As far as I understand, when I delete (without using Recycle Bin) a file, its record is removed from the file system table of contents (FAT/MFT/etc...) but the values of the disk sectors which were occupied by the file remain intact until these sectors are reused to write something else. When I use some sort of erased files recovery tool, it reads those sectors directly and tries to build up the original file.
In this case, what I can't understand is why recovery tools are still able to find deleted files (with reduced chance of rebuilding them though) after I defragment the drive and overwrite all the free space with zeros. Can you explain this?
I thought zero-overwritten deleted files can be only found by means of some special forensic lab magnetic scan hardware and those complex wiping algorithms (overwriting free space multiple times with random and non-random patterns) only make sense to prevent such a physical scan to succeed, but practically it seems that plain zero-fill is not enough to wipe all the tracks of deleted files. How can this be?

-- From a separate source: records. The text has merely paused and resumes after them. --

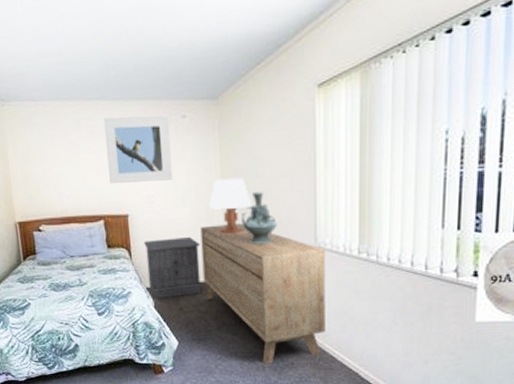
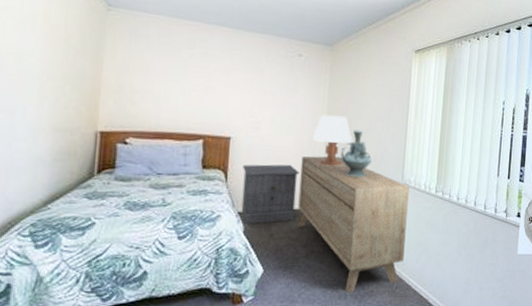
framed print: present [103,116,173,183] -> none [217,42,286,110]

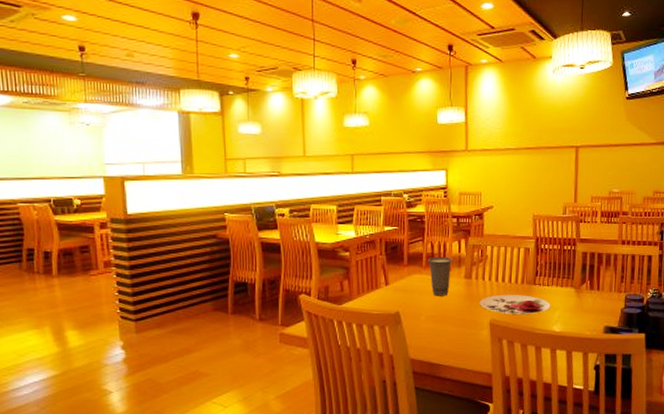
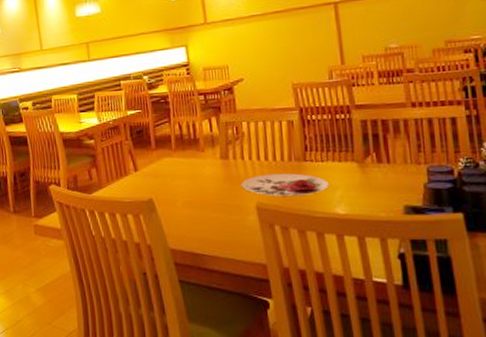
cup: present [427,256,453,296] -> none [176,137,205,180]

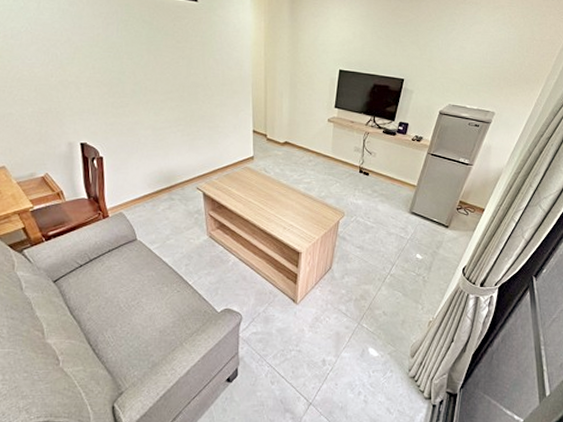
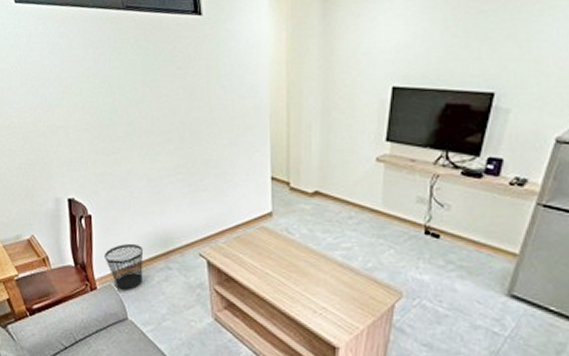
wastebasket: none [115,180,150,217] -> present [105,243,144,290]

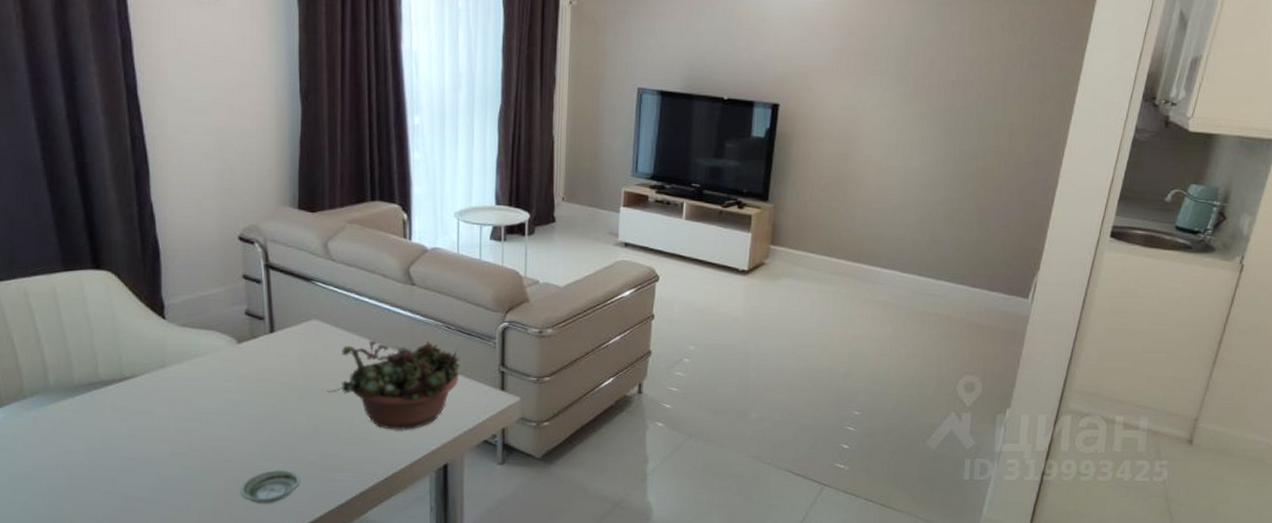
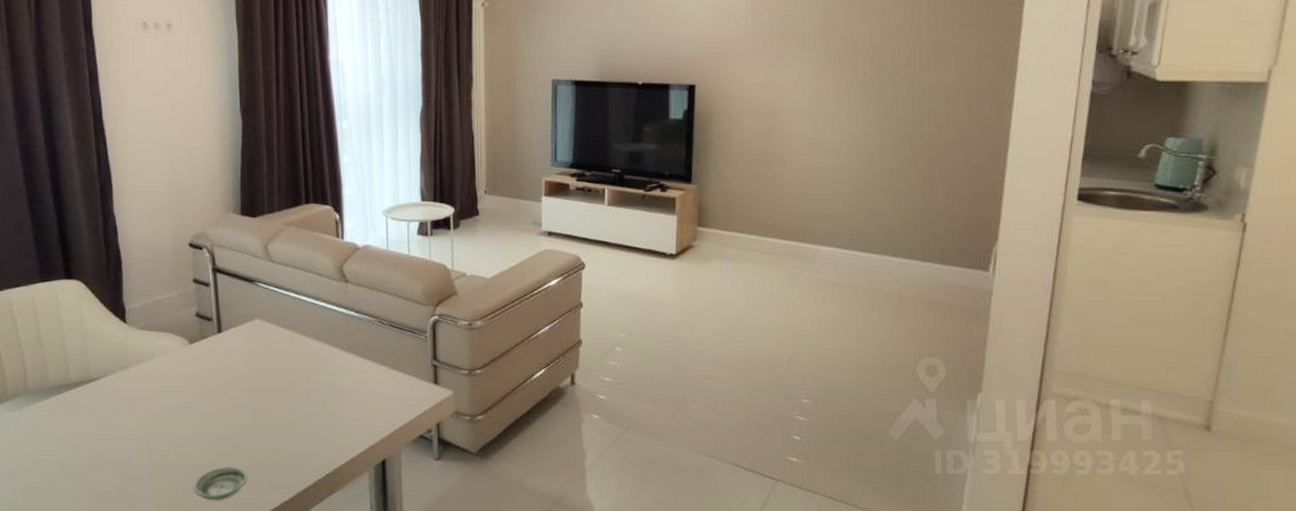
succulent planter: present [326,339,460,431] -> none [269,336,394,427]

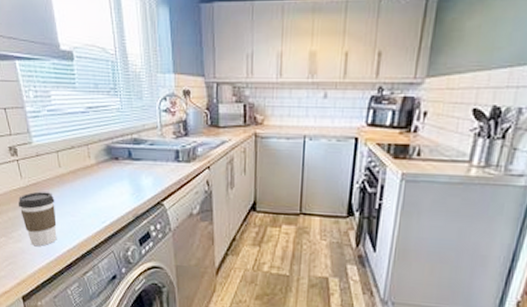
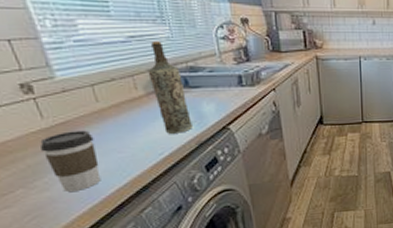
bottle: none [99,112,133,204] -> present [147,41,194,134]

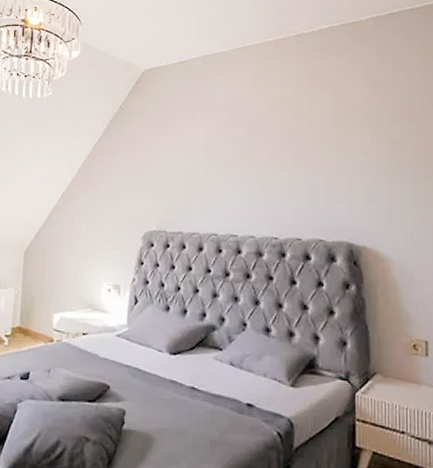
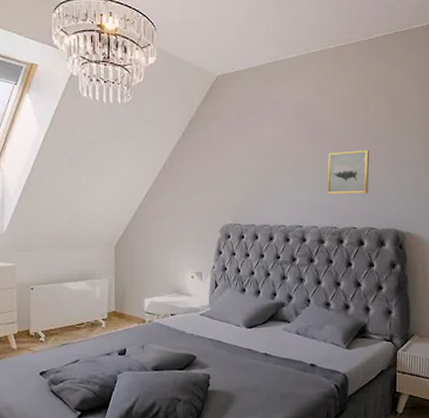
wall art: none [265,151,316,201] -> present [327,150,370,194]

UPDATE, addressing the questions that came up:
- I've tried the following wipe tools: Sysinternal's SDelete, CCLeaner, and a simple utility the name of which I can't remember which starts from command line and creates a growing zero-filled file until the whole free space is taken and then deletes it.
- I've tried the following recovery tools: Recuva, GetDataBack, R-Studio, EasyRecovery.
- I can't exactly remember which tools have given specific result (as far as I can remember trial versions of some of them only show files names and can't actually recover).
- Probably in most (but not 100% all) cases they've only seen the names and could not recover the data, but this is still a security threat to be addressed as file names can still be pretty informative (for example I've seen a guy that stored passwords in text files which were named as the passworded resource name plus the login name, while login names should be secured too).